═════ Data for this exercise ═════

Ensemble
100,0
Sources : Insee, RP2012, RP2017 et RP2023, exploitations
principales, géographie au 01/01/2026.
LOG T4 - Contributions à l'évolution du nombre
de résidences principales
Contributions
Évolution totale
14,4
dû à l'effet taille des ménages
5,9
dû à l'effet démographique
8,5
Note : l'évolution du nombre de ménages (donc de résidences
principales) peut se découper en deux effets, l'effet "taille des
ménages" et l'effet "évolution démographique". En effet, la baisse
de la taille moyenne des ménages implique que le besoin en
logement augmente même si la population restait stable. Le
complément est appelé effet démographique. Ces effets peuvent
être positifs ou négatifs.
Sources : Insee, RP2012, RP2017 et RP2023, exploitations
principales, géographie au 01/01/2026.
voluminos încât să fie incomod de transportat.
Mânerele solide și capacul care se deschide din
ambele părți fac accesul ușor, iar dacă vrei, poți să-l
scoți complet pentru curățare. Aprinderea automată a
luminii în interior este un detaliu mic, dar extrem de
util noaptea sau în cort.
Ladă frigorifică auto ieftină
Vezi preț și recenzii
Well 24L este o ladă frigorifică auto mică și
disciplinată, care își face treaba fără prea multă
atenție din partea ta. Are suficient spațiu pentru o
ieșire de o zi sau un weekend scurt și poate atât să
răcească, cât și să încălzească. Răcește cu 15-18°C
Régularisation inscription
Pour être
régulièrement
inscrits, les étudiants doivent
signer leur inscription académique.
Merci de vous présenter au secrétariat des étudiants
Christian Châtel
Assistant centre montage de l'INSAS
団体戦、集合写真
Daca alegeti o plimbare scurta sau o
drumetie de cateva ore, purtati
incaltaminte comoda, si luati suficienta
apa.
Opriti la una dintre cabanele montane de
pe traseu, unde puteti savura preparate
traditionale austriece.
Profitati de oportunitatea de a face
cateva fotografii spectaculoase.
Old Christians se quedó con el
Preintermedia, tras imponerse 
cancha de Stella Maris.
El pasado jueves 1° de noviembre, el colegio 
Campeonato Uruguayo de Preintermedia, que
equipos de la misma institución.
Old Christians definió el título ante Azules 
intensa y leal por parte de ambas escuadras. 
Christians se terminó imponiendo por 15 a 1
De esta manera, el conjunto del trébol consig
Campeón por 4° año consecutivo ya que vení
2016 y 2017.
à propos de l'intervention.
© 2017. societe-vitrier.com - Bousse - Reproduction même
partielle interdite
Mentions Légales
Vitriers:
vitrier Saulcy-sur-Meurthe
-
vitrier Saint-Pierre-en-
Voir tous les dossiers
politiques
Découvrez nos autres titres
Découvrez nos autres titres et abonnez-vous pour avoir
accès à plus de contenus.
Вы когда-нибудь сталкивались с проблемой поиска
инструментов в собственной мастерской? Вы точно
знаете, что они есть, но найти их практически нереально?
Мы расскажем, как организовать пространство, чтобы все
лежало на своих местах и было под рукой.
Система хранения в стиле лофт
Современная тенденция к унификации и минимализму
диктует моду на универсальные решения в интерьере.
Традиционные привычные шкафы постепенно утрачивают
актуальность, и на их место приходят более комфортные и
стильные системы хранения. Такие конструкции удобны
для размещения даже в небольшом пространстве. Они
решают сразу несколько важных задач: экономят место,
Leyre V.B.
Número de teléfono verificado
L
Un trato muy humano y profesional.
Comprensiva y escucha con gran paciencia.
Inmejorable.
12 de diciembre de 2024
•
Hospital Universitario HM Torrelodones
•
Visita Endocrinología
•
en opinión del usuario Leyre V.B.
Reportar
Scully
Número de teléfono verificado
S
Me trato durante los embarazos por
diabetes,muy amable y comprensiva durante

═════

Output every entry exactly as it appears.

Ensemble
100,0
Sources : Insee, RP2012, RP2017 et RP2023, exploitations
principales, géographie au 01/01/2026.
LOG T4 - Contributions à l'évolution du nombre
de résidences principales
Contributions
Évolution totale
14,4
dû à l'effet taille des ménages
5,9
dû à l'effet démographique
8,5
Note : l'évolution du nombre de ménages (donc de résidences
principales) peut se découper en deux effets, l'effet "taille des
ménages" et l'effet "évolution démographique". En effet, la baisse
de la taille moyenne des ménages implique que le besoin en
logement augmente même si la population restait stable. Le
complément est appelé effet démographique. Ces effets peuvent
être positifs ou négatifs.
Sources : Insee, RP2012, RP2017 et RP2023, exploitations
principales, géographie au 01/01/2026.
voluminos încât să fie incomod de transportat.
Mânerele solide și capacul care se deschide din
ambele părți fac accesul ușor, iar dacă vrei, poți să-l
scoți complet pentru curățare. Aprinderea automată a
luminii în interior este un detaliu mic, dar extrem de
util noaptea sau în cort.
Ladă frigorifică auto ieftină
Vezi preț și recenzii
Well 24L este o ladă frigorifică auto mică și
disciplinată, care își face treaba fără prea multă
atenție din partea ta. Are suficient spațiu pentru o
ieșire de o zi sau un weekend scurt și poate atât să
răcească, cât și să încălzească. Răcește cu 15-18°C
Régularisation inscription
Pour être
régulièrement
inscrits, les étudiants doivent
signer leur inscription académique.
Merci de vous présenter au secrétariat des étudiants
Christian Châtel
Assistant centre montage de l'INSAS
団体戦、集合写真
Daca alegeti o plimbare scurta sau o
drumetie de cateva ore, purtati
incaltaminte comoda, si luati suficienta
apa.
Opriti la una dintre cabanele montane de
pe traseu, unde puteti savura preparate
traditionale austriece.
Profitati de oportunitatea de a face
cateva fotografii spectaculoase.
Old Christians se quedó con el
Preintermedia, tras imponerse 
cancha de Stella Maris.
El pasado jueves 1° de noviembre, el colegio 
Campeonato Uruguayo de Preintermedia, que
equipos de la misma institución.
Old Christians definió el título ante Azules 
intensa y leal por parte de ambas escuadras. 
Christians se terminó imponiendo por 15 a 1
De esta manera, el conjunto del trébol consig
Campeón por 4° año consecutivo ya que vení
2016 y 2017.
à propos de l'intervention.
© 2017. societe-vitrier.com - Bousse - Reproduction même
partielle interdite
Mentions Légales
Vitriers:
vitrier Saulcy-sur-Meurthe
-
vitrier Saint-Pierre-en-
Voir tous les dossiers
politiques
Découvrez nos autres titres
Découvrez nos autres titres et abonnez-vous pour avoir
accès à plus de contenus.
Вы когда-нибудь сталкивались с проблемой поиска
инструментов в собственной мастерской? Вы точно
знаете, что они есть, но найти их практически нереально?
Мы расскажем, как организовать пространство, чтобы все
лежало на своих местах и было под рукой.
Система хранения в стиле лофт
Современная тенденция к унификации и минимализму
диктует моду на универсальные решения в интерьере.
Традиционные привычные шкафы постепенно утрачивают
актуальность, и на их место приходят более комфортные и
стильные системы хранения. Такие конструкции удобны
для размещения даже в небольшом пространстве. Они
решают сразу несколько важных задач: экономят место,
Leyre V.B.
Número de teléfono verificado
L
Un trato muy humano y profesional.
Comprensiva y escucha con gran paciencia.
Inmejorable.
12 de diciembre de 2024
•
Hospital Universitario HM Torrelodones
•
Visita Endocrinología
•
en opinión del usuario Leyre V.B.
Reportar
Scully
Número de teléfono verificado
S
Me trato durante los embarazos por
diabetes,muy amable y comprensiva durante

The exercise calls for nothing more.